Among the attendees were parishioners, first responders including police officers from Euclid, Richmond Heights and elsewhere, active-duty military personnel, members of veterans groups and others.
“Christian values and what we believe are important,” Father Betters said. He credited the community for joining together and lifting each other up. He said Krebel’s funeral Mass was like all the liturgies he celebrated – including the music and parish greeters.
“John was willing to serve his country in the armed forces,” he said. “We come here today to celebrate John’s birth in eternal life.” Father Betters recalled his mother telling him that you can always pray for someone.
“Even though John died alone, he is feeling those prayers as he prepares for his entry to eternal life,” Father Better said. He told the congregation that every time we call a friend, we recognize that Jesus suffered and died for us and opened the gates of heaven for us.
“If John was here today, I’m sure he’d be grateful,” he said, asking those gathered to close their eyes and imagine Krebel’s last breath and then him seeing all those who went before him – family and friends. “And then he sees Jesus, his Lord and savior, who greets him and says, ‘Well done, my good and faithful servant.’”

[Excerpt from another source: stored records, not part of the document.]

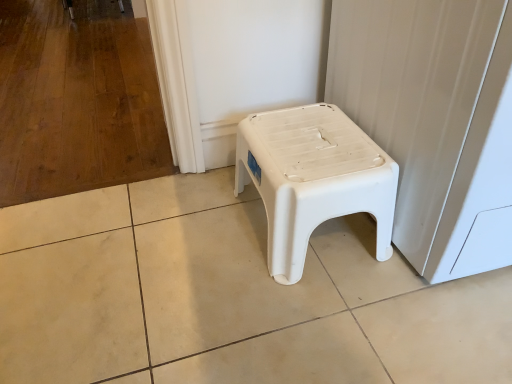
Identify the location of vacant space underneath white plastic stool at center (from a real-world perspective). Image resolution: width=512 pixels, height=384 pixels. (323, 237).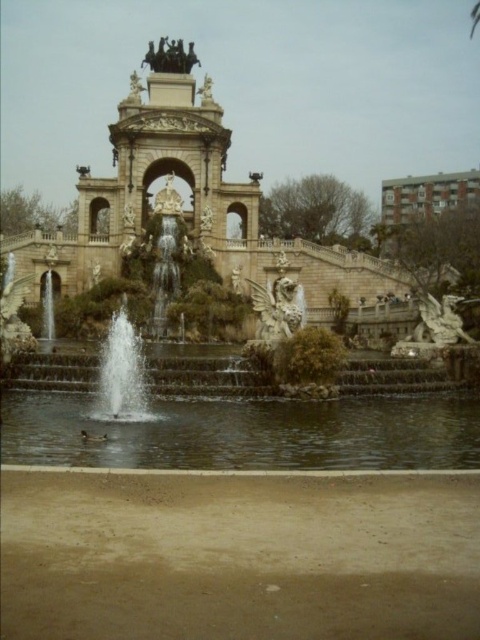
The width and height of the screenshot is (480, 640). I want to click on bronze statue at upper center, so click(x=169, y=56).

Which is behind, point (175, 70) or point (227, 236)?

Point (175, 70)

Locate an element on the screen. This screenshot has height=640, width=480. bronze statue at upper center is located at coordinates (169, 56).

Does bronze statue at upper center appear on the right side of gold ornate archway at center?

Indeed, bronze statue at upper center is positioned on the right side of gold ornate archway at center.

Is bronze statue at upper center thinner than gold ornate archway at center?

Incorrect, bronze statue at upper center's width is not less than gold ornate archway at center's.

Locate an element on the screen. bronze statue at upper center is located at coordinates (169, 56).

Which of these two, clear water fountain at center or gold ornate archway at center, stands shorter?

gold ornate archway at center is shorter.

Which is in front, point (118, 410) or point (159, 170)?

After Mass, a military bugler played taps as veterans, active military and law enforcement members saluted. Others held their hand over their heart. The flag atop Krebel’s casket was folded and presented to staff members from Governor’s Village in Mayfield Heights, Krebel’s last residence.
“He was a kind, sweet man,” said Michelle Gorman, Governor’s Village executive director, who was with Krebel when he died. She said he moved into an assisted living suite in July 2020. “Even though he couldn’t communicate well, he would give us a thumbs-up when we did something he liked,” she said. Gorman also recalled how he enjoyed spending time with the activities director’s dog who visited the facility weekly. In fact, a photo of Krebel in his wheelchair petting the dog was used on the worship aid for the funeral Mass.
“He had a lot of struggles and hardships,” Gorman said, ”but he was a wonderful man and he had a pleasant attitude.”